------ Exercise materials

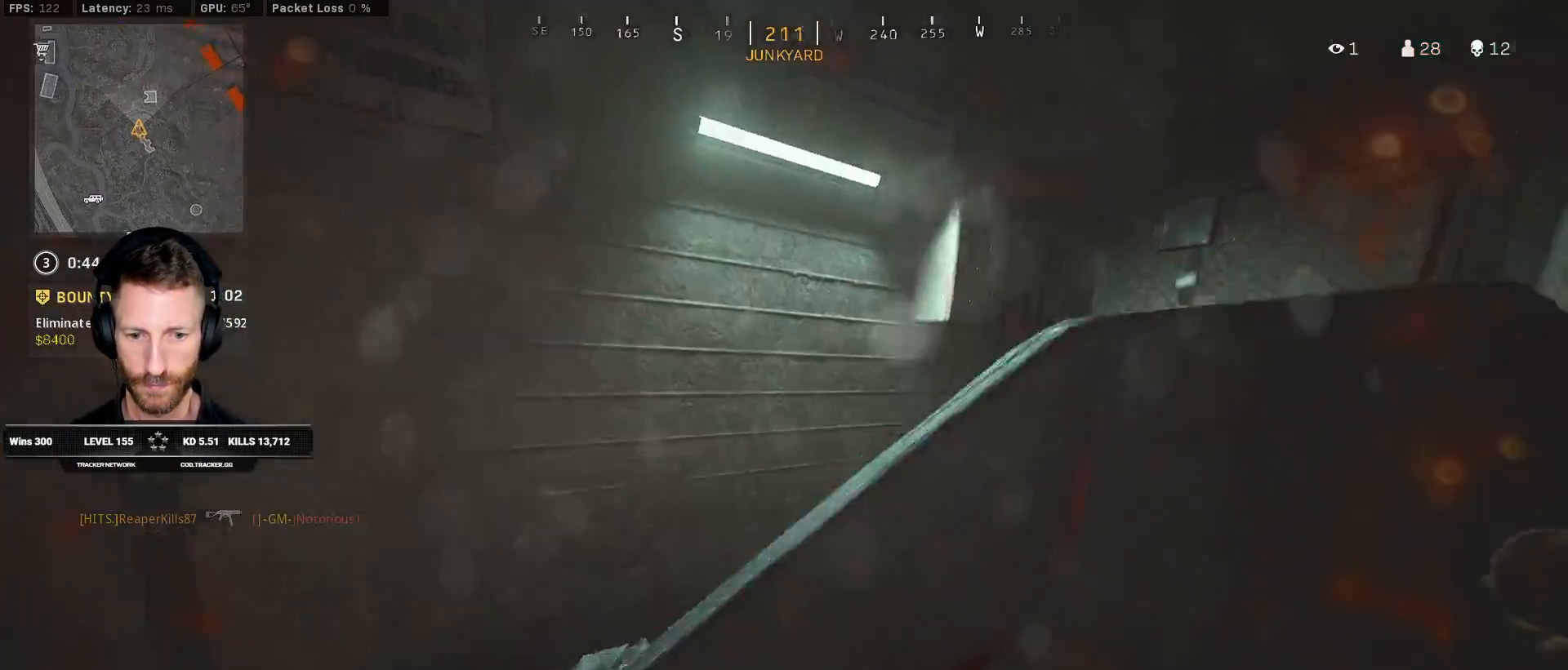
{"keys": ["ctrl", "w"], "mouse": [], "events": [[33, "shift", "up"], [250, "ctrl", "down"]]}
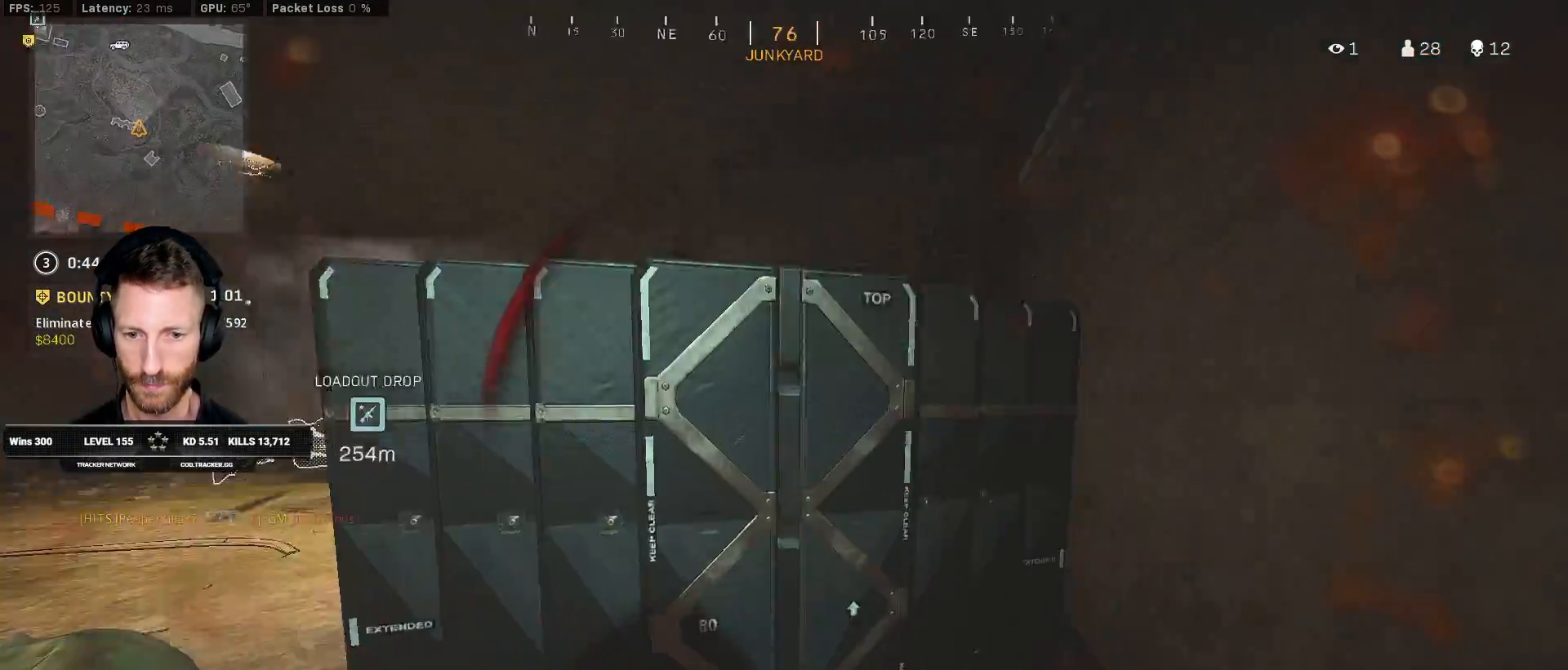
{"keys": ["ctrl", "d"], "mouse": [], "events": [[83, "d", "down"], [83, "w", "up"], [100, "d", "up"], [233, "d", "down"]]}
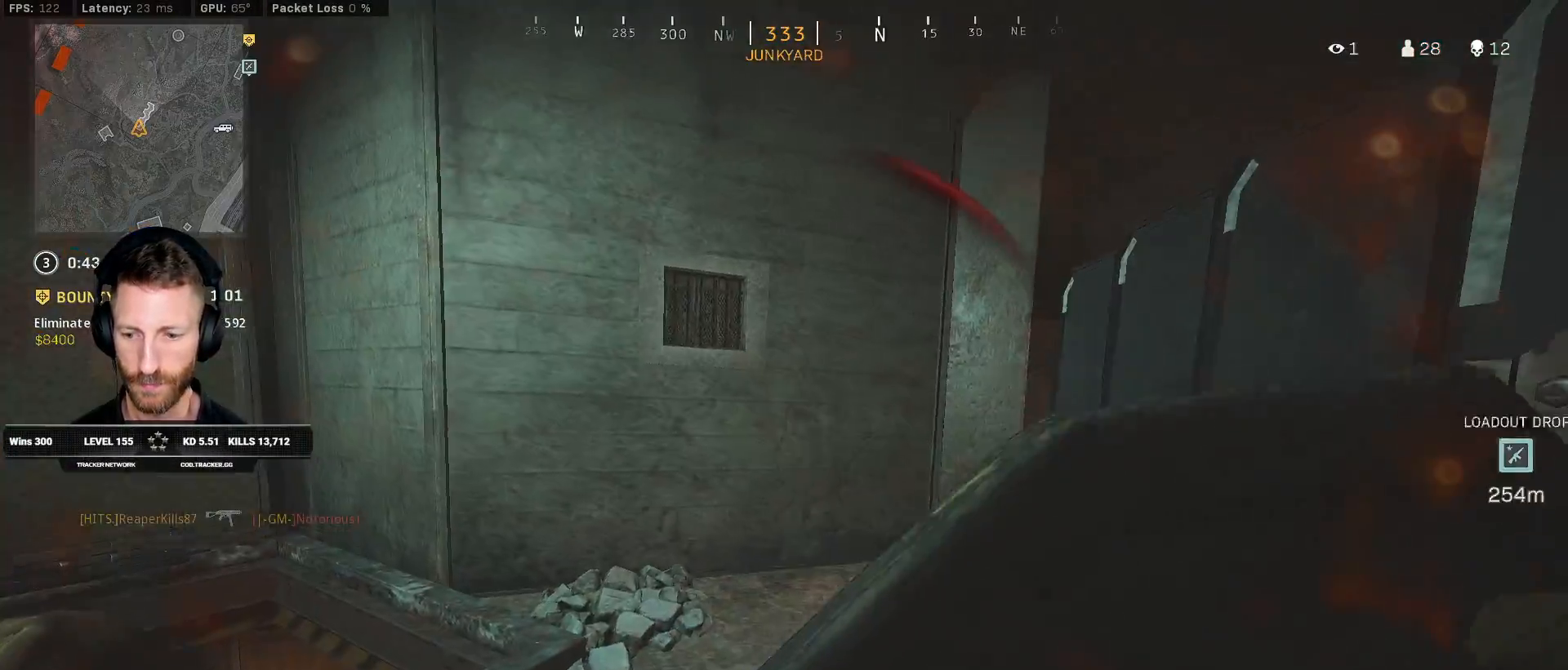
{"keys": ["ctrl"], "mouse": [], "events": [[317, "d", "up"]]}
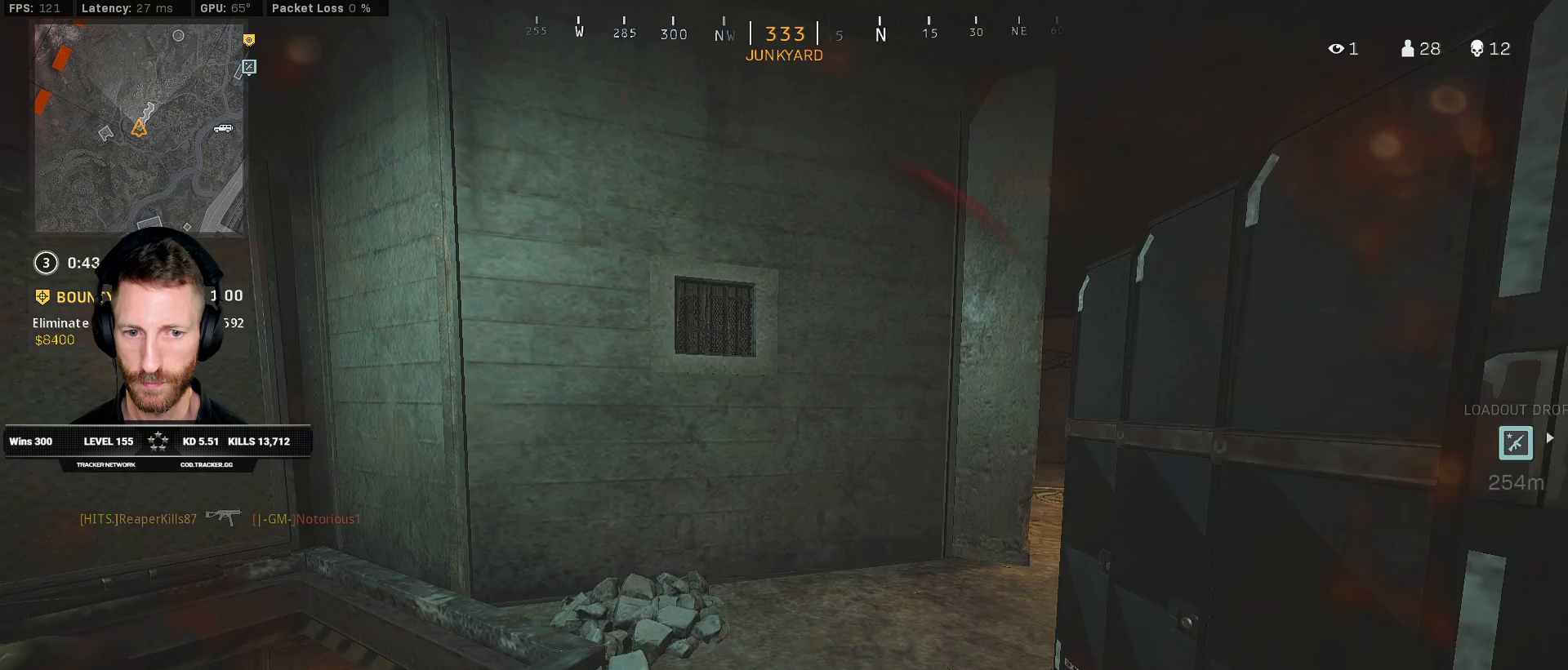
{"keys": ["ctrl"], "mouse": [], "events": []}
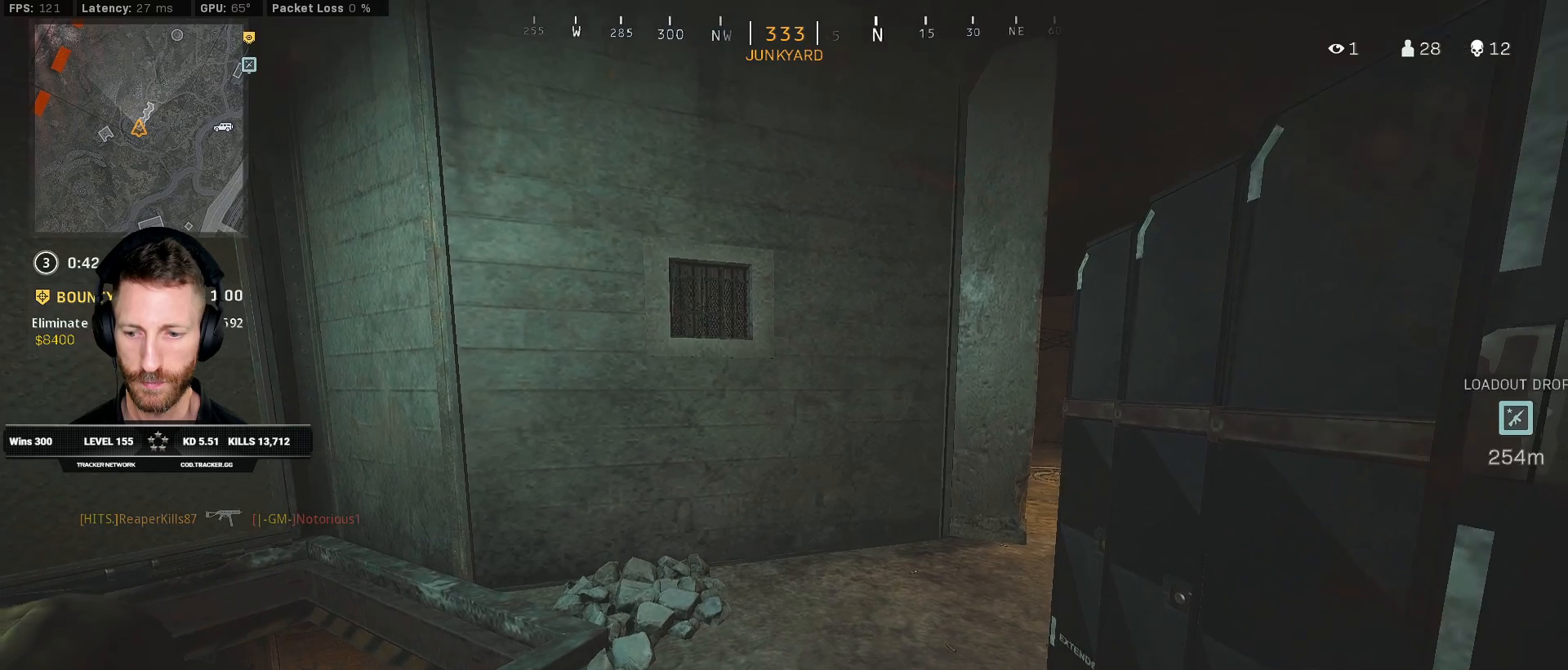
{"keys": ["ctrl"], "mouse": [], "events": []}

------------

Nothing but the pictures should be left out when the listing is repeated exactly.

{"keys": ["ctrl", "w"], "mouse": [], "events": [[33, "shift", "up"], [250, "ctrl", "down"]]}
{"keys": ["ctrl", "d"], "mouse": [], "events": [[83, "d", "down"], [83, "w", "up"], [100, "d", "up"], [233, "d", "down"]]}
{"keys": ["ctrl"], "mouse": [], "events": [[317, "d", "up"]]}
{"keys": ["ctrl"], "mouse": [], "events": []}
{"keys": ["ctrl"], "mouse": [], "events": []}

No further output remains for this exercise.